The San Remo Resolution

Folks, the areas of Judea and Samaria and the area of the Gaza Strip have been held by Israel since the Six Day War, a war started by Arabs.

Judea, Samaria and the area of the Gaza Strip are territories that belonged to no recognized sovereign power before 1967, and therefore the correct way to describe the situation in the territories in legal terms is that all of Palestine is Jewish by virtue of Mandate (“The Jewish Right to Live in Western Palestine: The Irrelevancy of ‘Belligerent Occupation’ and the 4th Geneva Convention,” Think-Israel, May-June 2005, supra n. 5, http://www.think-israel.org/shifftan.belligerentoccupation.html).

According to international law, Israel has full right to try to populate the entire Land of Israel with dense Jewish settlement, and thus actualize the principles set by the League of Nations in the original Mandate Charter of San Remo in 1920.

The mandate’s introduction clearly identifies it as being “based on the international recognition of the historic ties between the Jewish People and the Land of Israel.”

Clause II of that mandate charges Britain with ‘ensuring the existence of political, administrative, and economic conditions that will guarantee the establishment of the Jewish national home in the Land of Israel.'”

Even the 1947 UN Partition Resolution does not necessitate the creation of an Arab state west of the Jordan River. The often overlooked fact that the “resolution states specifically that it is merely a recommendation and nothing more.”

The Arab states’ rejection of the resolution voids the recommendation on any legal basis.

UN resolutions 242 and 338, which make up the cornerstone of efforts to create a Palestinian Arab state, fall under Chapter VI of the world body’s charter, meaning they too are mere “recommendations.”

The last legally binding document to be adopted regarding the areas in question remains the 1920 San Remo resolution, which deeds full sovereignty to the Jewish people.

Article 6 of the British Mandate for Palestine declared the right of the Jews to settle anywhere in Palestine, including, of course, Judea, Samaria, and Gaza.

Despite the fact that the British mandate to Palestine was terminated in 1948 the rights that it gave to the Jews to build settlements in Palestine remain intact.
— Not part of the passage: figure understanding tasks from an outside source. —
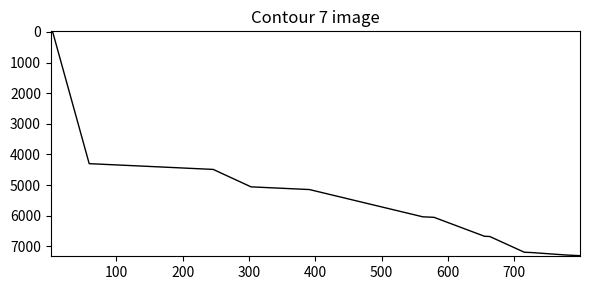

What is the difference between the second highest and minimum values?

7296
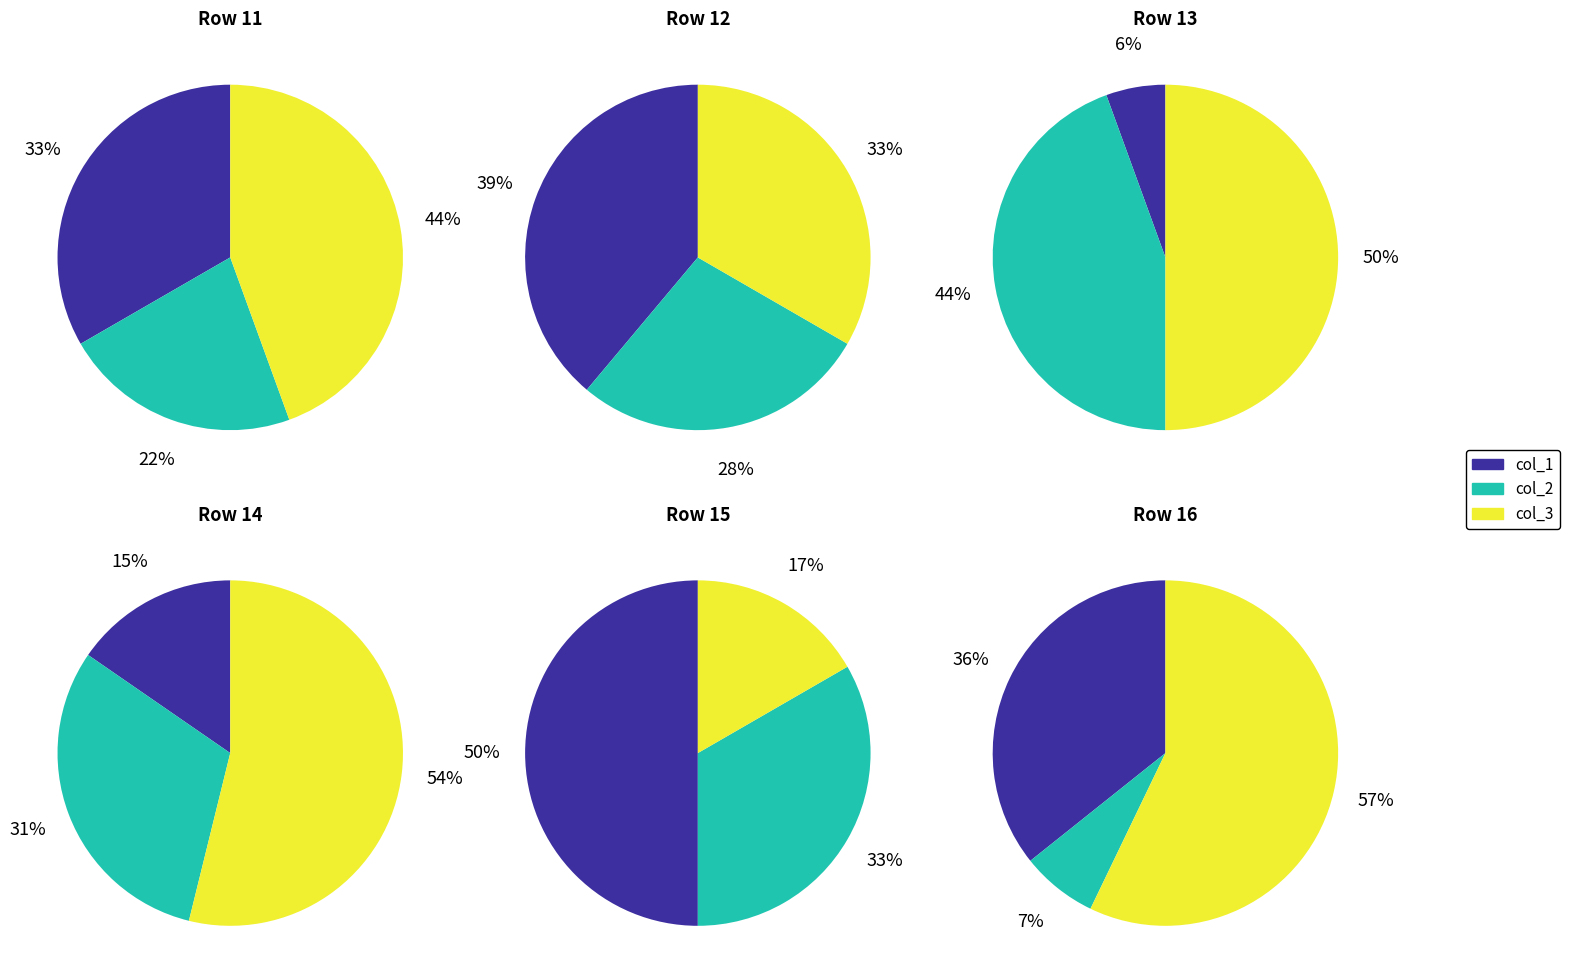

To the nearest percent, what is the average slice percentage?

33%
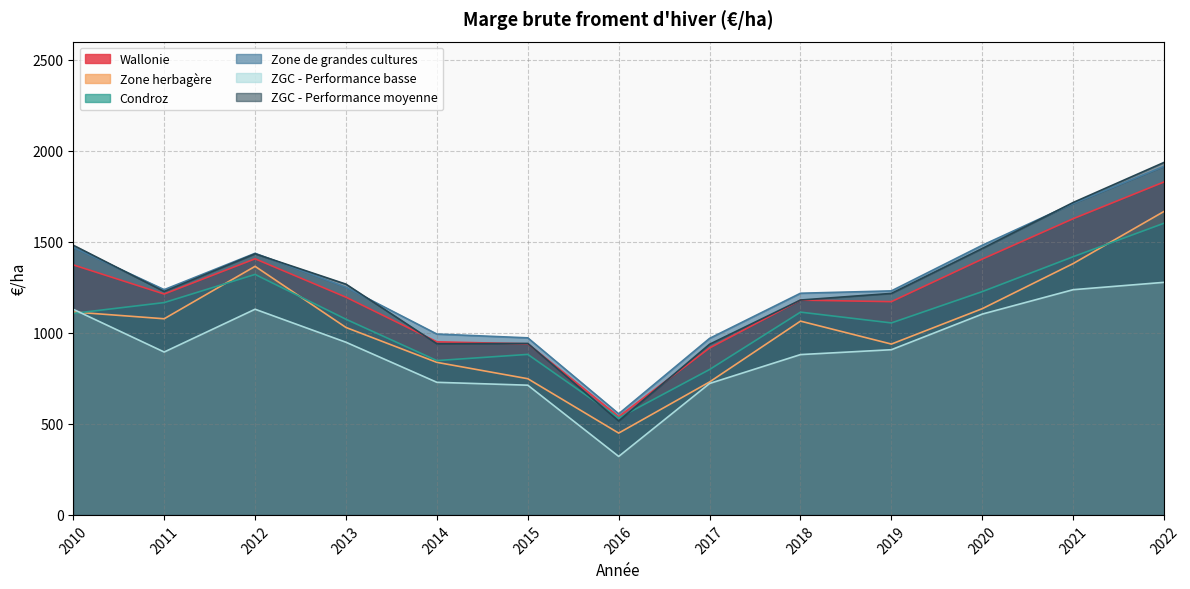

How many values in the Wallonie series are below 1195?

6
Under the principle of acquired legal rights, though the international instrument upon which those rights were founded did indeed expire, the rights themselves conferred on the Jewish People remained in force. This principle of international law is now codified in Article 70(1)(b) of the Vienna Convention on the Law of Treaties.”

It must be crystal clear that the decision of the Israeli government to automatically extend its sovereignty to any patch and parcel of Palestine as soon as it falls under the IDF’s controls was absolutely intentional. The Israeli Declaration of Independence explicitly mentions the entirety of Eretz Yisrael as the Homeland of the Jewish people. Therefore it is not surprising that the most important law of the Jewish state – The Law of Return – gives to the Jews the opportunity to exercise their right of return to any place in Eretz Yisrael.

The Law of Return speaks not about the return of the Jews to the State of Israel but about the return to the Land of Israel, i.e. Eretz Yisrael, not Medinat Yisrael. Medina means “the state”.

Anyone who is fluent in both languages can easily notice the substantial discrepancy between the original and the translation. While the First paragraph of the Law of Return states: “Any Jew has a right to perform aliyah to Eretz Yisrael”, the English version lacks a proper translation of the word “artza”. It uses instead of the correct wording “Eretz Yisrael” the term “this country.”

The Fourth paragraph of the Law of Return makes it abundantly clear that the word “artza” was used deliberately. The paragraph explains that any Jew who lives or was born in Eretz Yisrael before the emergence of this Law is considered to have made aliah. (We stress again that it is in Eretz Yisrael and not only in the territory that became the State of Israel).

In summary, there are three major laws that are the three pillars that are holding the reinstated Jewish statehood. These are the international law regarding Jewish settlement rights, accepted in San Remo and still enforceable, Israeli Law #29, the “Area of Jurisdiction and Power Ordinance,” and the Law of Return. All of them unequivocally confirm the inalienable rights of Jews to settle in any part of Eretz Yisrael. That means that with his actions directed towards expelling the Jews from Gaza and northern Samaria, Sharon blatantly violates the fundamental laws of the Jewish state.